Fragmento:
Un año más tarde, en 1807, se incorporó en la compañía de niños del cuerpo de Migueletes, para tomar parte del nuevo intento británico por hundir su garra en nuestro territorio. Esas fueron las primeras dos muestras de la inclaudicable determinación de preservar nuestro suelo frente a las pretensiones imperiales que lo caracterizaría a lo largo de su vida.

Retirado provisoriamente a la vida privada, Rosas se reveló como un exitoso administrador de ganado y de estancias ajenas, hasta que, hacia fines de la década de 1810 adquirió la estancia Los Cerillos, en San Miguel del Monte. Esta adquisición no sólo supuso una coronación inicial de su tarea en los años previos, sino que le permitió organizar su capital político inicial, el cuerpo de los Colorados del Monte, con los cuales hizo frente a los malones que asolaban la región, alcanzando el grado de teniente coronel.

La comandancia de esta fuerza armada le permitió ir desempeñando una participación más activa en la vida política porteña. En 1820, tras la derrota de Buenos Aires en la batalla de Cepeda a manos de los caudillos López y Ramírez, de Santa Fe y Entre Ríos, respectivamente, Rosas jugó un papel descollante en el rechazo del intento de invasión de la provincia por parte del primero, forzándolo a la retirada. Sin embargo, su tacto político privó al momento de rechazar la iniciativa del gobernador Manuel Dorrego de avanzar al territorio santafesino, que terminaría en la terrible derrota de Gamonal, el 2 de septiembre de 1820.

La figura que desvelaba a Rosas –admiración que sería mutua más adelante– era la del general José de San Martín, prueba de lo cual le asignó su nombre a una de las estancias que adquirió en los primeros años de la década de 1820 en la zona de La Matanza, justamente en un momento en que el libertador era tratado como un paria por los unitarios porteños.

De manera silenciosa Rosas fue incrementando su relevancia política, hasta el momento en que un hecho aberrante, el crimen de Dorrego a manos de Lavalle (13 de diciembre de 1828), instigado por la elite unitaria, lo catapultó a desempeñar un papel protagónico en la provincia, derrotando primero al criminal general en Puente de Márquez (26 de abril de 1829), para luego acceder a la gobernación con la suma del poder público.

A lo largo de sus dos gestiones, 1829-1832 y 1835-1852, Rosas garantizó primero la paz interior de la provincia, para luego abordar la construcción de un orden confederal nacional que mantuvo sin mella la soberanía y la dignidad de la patria. En el ínterin, la conspiración entre opositores y federales desleales lo alejó provisoriamente del ejecutivo provincial, situación que aprovechó para extender el control territorial hasta el río Colorado, a través de su famosa campaña del desierto. Rosas estableció acuerdos económicos y tratados con numerosas tribus indígenas, confrontando con otras –en general procedentes del territorio chileno, que habían exterminado o sometido a los pueblos originarios del sur argentino– que se negaron a sellar acuerdos similares.

Consigna A: ¿Puedes resumir en dos oraciones el fragmento sobre Rosas?
Consigna B: ¿Podrías prolongar el fragmento sobre Rosas a partir de su última oración?
El listado que aparece a continuación es material independiente del fragmento.

Extractos de datos:

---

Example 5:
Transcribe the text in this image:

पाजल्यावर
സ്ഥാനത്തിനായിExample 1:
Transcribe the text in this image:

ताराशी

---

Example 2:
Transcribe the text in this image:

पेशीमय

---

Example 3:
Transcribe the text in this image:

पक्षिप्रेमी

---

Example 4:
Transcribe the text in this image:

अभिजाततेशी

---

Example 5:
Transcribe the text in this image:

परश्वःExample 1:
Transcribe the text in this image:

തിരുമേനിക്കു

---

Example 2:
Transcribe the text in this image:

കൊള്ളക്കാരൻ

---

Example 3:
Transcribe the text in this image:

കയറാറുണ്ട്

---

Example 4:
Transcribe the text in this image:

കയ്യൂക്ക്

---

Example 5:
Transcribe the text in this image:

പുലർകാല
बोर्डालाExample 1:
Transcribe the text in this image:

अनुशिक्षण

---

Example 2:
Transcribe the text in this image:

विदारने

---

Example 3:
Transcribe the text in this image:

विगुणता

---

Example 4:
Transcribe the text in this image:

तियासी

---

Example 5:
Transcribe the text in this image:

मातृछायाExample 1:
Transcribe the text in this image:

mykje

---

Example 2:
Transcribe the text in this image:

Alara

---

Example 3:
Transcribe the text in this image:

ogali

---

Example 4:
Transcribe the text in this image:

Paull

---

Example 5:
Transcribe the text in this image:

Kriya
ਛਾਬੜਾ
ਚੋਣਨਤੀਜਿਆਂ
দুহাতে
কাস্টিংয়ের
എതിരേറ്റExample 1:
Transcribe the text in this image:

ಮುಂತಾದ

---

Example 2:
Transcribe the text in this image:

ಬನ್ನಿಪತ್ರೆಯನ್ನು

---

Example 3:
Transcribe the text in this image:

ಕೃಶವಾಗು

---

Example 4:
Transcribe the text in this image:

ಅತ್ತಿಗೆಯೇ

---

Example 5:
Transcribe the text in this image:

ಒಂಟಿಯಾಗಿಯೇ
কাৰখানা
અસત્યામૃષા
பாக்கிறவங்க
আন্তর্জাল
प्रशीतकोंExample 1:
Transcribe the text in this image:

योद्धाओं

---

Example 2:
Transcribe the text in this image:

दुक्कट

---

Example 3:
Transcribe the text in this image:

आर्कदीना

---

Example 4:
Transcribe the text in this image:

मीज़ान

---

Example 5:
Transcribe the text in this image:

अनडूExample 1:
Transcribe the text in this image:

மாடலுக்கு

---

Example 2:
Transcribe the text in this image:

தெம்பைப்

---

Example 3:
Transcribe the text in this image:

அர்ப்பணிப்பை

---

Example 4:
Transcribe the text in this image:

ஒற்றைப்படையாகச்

Respuesta final A: Tras sumarse en 1807 a la compañía de niños del cuerpo de Migueletes frente al nuevo intento británico, Rosas se reveló como exitoso administrador de ganado y estancias, adquirió Los Cerillos y organizó los Colorados del Monte, con los que enfrentó los malones y alcanzó el grado de teniente coronel. Después del crimen de Dorrego a manos de Lavalle en 1828, derrotó a este en Puente de Márquez y gobernó la provincia en 1829-1832 y 1835-1852, garantizando la paz interior y construyendo un orden confederal nacional.

Respuesta final B:
Durante su extensa gestión, Rosas impulsó la protección de las producciones regionales, a través de diversas herramientas jurídicas, como por ejemplo la ley de Aduanas, de 1835. Los estrictos límites impuestos al capital extranjero, así como su ordenada administración del erario público y la transparencia en el ejercicio del poder judicial le granjearon la oposición de las potencias de la época, Inglaterra y Francia, así como la de sus lacayos locales: unitarios, liberales y algunos federales desleales, como los denominados Libres del Sur, que provocaron un amplio levantamiento en la campaña porteña en coincidencia con el bloqueo francés iniciado en 1837, o el correntino Pedro Ferré, durante e inmediatamente después del posterior bloqueo anglo-francés (1845-1848). La Liga del Norte, Lavalle, Paz, el oriental Fructuoso Rivera… todos se probaron las prendas del cipayismo infame, sin alcanzar éxito alguno. Inversamente, la gesta de Obligado dejó asentada a las claras la profundidad de la textura nacional de la Confederación Argentina y la vocación de su líder de garantizar su soberanía, sin impulsar el poderío de los adversarios. Ante la agresión externa y la traición interna, la patria cobraba vida y consolidaba sus lazos.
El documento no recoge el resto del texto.